Thank you very much for the availability.
But I need more help.
How can I draw the tangent line to the equation in parametric form?
this is the file … curvatura2.sm (12 KiB) downloaded 43 time(s).

Hi Ale. Here, some ways.

curvatura3.sm (25 KiB) downloaded 47 time(s).
curvatura4.sm (20 KiB) downloaded 46 time(s).

Best regards.
Alvaro

Wrote

Thank you very much for the availability.
But I need more help.
How can I draw the tangent line to the equation in parametric form?
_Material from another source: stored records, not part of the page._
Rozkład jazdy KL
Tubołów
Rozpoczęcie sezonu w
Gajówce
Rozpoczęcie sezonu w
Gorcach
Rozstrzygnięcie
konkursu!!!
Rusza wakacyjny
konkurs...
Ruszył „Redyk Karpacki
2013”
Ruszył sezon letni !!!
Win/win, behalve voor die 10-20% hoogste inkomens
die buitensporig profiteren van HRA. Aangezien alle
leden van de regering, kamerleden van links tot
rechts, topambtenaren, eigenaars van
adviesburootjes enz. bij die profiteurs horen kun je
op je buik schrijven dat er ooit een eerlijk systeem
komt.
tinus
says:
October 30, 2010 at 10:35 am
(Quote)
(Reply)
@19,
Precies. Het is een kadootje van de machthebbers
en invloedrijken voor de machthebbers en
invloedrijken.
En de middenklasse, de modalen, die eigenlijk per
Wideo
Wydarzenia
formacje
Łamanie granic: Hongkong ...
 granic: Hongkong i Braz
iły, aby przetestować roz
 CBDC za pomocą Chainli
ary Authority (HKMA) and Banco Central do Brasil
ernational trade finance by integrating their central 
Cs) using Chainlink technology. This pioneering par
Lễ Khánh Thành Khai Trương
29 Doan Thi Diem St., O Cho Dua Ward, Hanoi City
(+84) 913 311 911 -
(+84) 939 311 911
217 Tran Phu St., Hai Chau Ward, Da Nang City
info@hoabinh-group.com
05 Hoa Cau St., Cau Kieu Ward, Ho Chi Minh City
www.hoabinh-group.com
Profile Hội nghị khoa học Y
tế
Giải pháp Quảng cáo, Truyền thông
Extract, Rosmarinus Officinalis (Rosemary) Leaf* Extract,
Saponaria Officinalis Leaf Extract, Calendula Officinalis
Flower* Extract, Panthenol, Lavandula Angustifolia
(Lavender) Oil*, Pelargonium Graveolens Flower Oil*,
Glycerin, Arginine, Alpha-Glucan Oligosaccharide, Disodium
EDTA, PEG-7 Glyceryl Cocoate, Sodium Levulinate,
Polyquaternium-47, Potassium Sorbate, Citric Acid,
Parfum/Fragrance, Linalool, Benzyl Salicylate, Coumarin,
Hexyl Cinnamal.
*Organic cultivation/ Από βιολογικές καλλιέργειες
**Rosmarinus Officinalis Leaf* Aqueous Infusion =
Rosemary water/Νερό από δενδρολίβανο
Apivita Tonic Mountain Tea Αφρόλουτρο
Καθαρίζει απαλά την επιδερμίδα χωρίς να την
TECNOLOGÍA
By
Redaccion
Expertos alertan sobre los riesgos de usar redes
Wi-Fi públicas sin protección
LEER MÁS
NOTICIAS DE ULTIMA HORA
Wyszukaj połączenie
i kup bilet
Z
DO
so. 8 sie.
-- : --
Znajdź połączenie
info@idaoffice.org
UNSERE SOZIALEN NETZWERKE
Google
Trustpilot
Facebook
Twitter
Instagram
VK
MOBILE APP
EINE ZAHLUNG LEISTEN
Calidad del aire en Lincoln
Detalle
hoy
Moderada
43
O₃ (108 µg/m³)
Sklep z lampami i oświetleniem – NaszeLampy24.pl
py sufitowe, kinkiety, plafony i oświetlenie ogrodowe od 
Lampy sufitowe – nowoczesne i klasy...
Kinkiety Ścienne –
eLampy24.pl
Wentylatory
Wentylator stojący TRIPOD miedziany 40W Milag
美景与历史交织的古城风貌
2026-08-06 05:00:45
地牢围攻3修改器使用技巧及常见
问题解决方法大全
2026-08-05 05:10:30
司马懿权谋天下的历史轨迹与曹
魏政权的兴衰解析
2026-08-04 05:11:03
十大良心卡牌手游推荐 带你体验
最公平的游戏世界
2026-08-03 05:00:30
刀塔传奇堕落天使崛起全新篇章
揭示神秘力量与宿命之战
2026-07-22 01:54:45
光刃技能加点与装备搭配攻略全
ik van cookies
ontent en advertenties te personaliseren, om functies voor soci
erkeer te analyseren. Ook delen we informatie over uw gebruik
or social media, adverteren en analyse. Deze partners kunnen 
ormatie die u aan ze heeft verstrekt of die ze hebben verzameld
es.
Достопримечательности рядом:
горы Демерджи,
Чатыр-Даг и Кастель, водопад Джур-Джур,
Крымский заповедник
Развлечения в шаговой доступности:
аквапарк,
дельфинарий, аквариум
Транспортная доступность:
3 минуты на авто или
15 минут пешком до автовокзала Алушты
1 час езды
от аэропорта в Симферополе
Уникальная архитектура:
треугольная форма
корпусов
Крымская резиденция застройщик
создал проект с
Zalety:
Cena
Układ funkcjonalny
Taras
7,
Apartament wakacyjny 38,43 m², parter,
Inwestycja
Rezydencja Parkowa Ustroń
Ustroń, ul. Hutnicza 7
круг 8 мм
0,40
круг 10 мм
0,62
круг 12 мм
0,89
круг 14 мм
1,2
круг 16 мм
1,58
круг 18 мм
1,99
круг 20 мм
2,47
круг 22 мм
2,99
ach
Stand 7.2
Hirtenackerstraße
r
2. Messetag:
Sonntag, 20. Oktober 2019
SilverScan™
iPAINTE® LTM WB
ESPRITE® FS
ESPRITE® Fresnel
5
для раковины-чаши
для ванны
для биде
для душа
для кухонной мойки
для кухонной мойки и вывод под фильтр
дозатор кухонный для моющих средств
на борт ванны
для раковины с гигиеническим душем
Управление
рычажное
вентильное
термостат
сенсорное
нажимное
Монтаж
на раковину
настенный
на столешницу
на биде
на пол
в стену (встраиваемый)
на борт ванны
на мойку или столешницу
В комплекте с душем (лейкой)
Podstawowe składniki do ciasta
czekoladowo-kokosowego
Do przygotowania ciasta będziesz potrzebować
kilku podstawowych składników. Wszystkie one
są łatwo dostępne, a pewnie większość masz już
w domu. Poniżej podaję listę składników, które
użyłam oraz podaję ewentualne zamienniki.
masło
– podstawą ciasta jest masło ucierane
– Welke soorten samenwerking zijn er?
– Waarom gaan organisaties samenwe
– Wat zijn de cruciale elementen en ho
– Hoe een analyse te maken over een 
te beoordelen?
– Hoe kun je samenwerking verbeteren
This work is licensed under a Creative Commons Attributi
For the Tangent over C(t), it will follow the scalar rules
of the document Tangent.sm posted before.
The Tangent over the parabola is another business.
Smath does not derive linterp(x) as it is NOT a function
only an interpolation. This project and lot more are
rescued via Infinitesimal Analysis [dates back before CAS].
For that particular typical user point of tangency, OK.
You may want to experiment more .
Don't mind to see noisy curvature [disabled in collapsed].
Chers ... Jean.



curvatura2 Copy.sm (30 KiB) downloaded 37 time(s).

Thanks for the answers.
But if I wanted to find the tangent to the curve when the parameter t changes, how should I do?

Wrote

Thanks for the answers.
But if I wanted to find the tangent to the curve when the parameter t changes, how should I do?

Do you mean the envelope, all the tangents for the range en T?

curvatura5 - envelope.sm (23 KiB) downloaded 48 time(s).



Best regars.
Alvaro.

Wrote

Hi Ale. Here, some ways.

Thanks Alvaro ... superb/saved ... Jean

Ellipse otherwise from complex.

Circle Complex [Ellipse ROT].sm (13 KiB) downloaded 48 time(s).

Your project has been refactored strictly on discrete.
OK, you have functions but life is from collected data.
Collected data are always noisy from the quantization,
a small amount of Gaussian Ksmooth is often sufficient.
Ksmooth being applied before cinterp
As exemplified, cinterp is the best interpolator for
a clean curvature plot from infinitesimal maths.
I don't understand what your were attempting c(t) last module.
Please, don't hesitate for more.
Cheers ... Jean

Maths Tangent Data Set Copy.sm (36 KiB) downloaded 38 time(s).

Wrote

Your project has been refactored strictly on discrete.
O

.... more maths are coming:
cumulative integration, arc length
derivative you already have it from last attachment.

Thank you very much for the help, I appreciate it very much.
I hope to be able to continue alone.
kind regards

Wrote

Thank you very much for the help, I appreciate it very much.
I hope to be able to continue alone.
kind regards

Your project now all done, based on discrete collected data,
collected data that you will have to smooth [not offered].
Smoothing is a large Engineering tool box !
I hope to be able to continue alone.
Let's see the continued adventure.
Cheers ... Jean

Maths Tangent Data Set.sm (60 KiB) downloaded 48 time(s).

Hello Alvaro, Is graphing a tangent line as exhibited in "curature3.sm" only available for a plot/function in parametric form, i.e. is this available for a cartesian plot/function?

I welcome your review and look forward to your reply.

Sincerely,

Norm

Hi Norm. You can parametrize f(x) as {x(t)=t, y(t)=f(t)} and substitute in the formulas x'(t)=1, x''(t)=0, x(t) -> x and y(t) -> y(x).

curvatura3 - Cartesian.sm (40 KiB) downloaded 35 time(s).

Best regards.
Alvaro.

Thanks Alvaro! As always, great examples to work with!

Sincerely,

Norm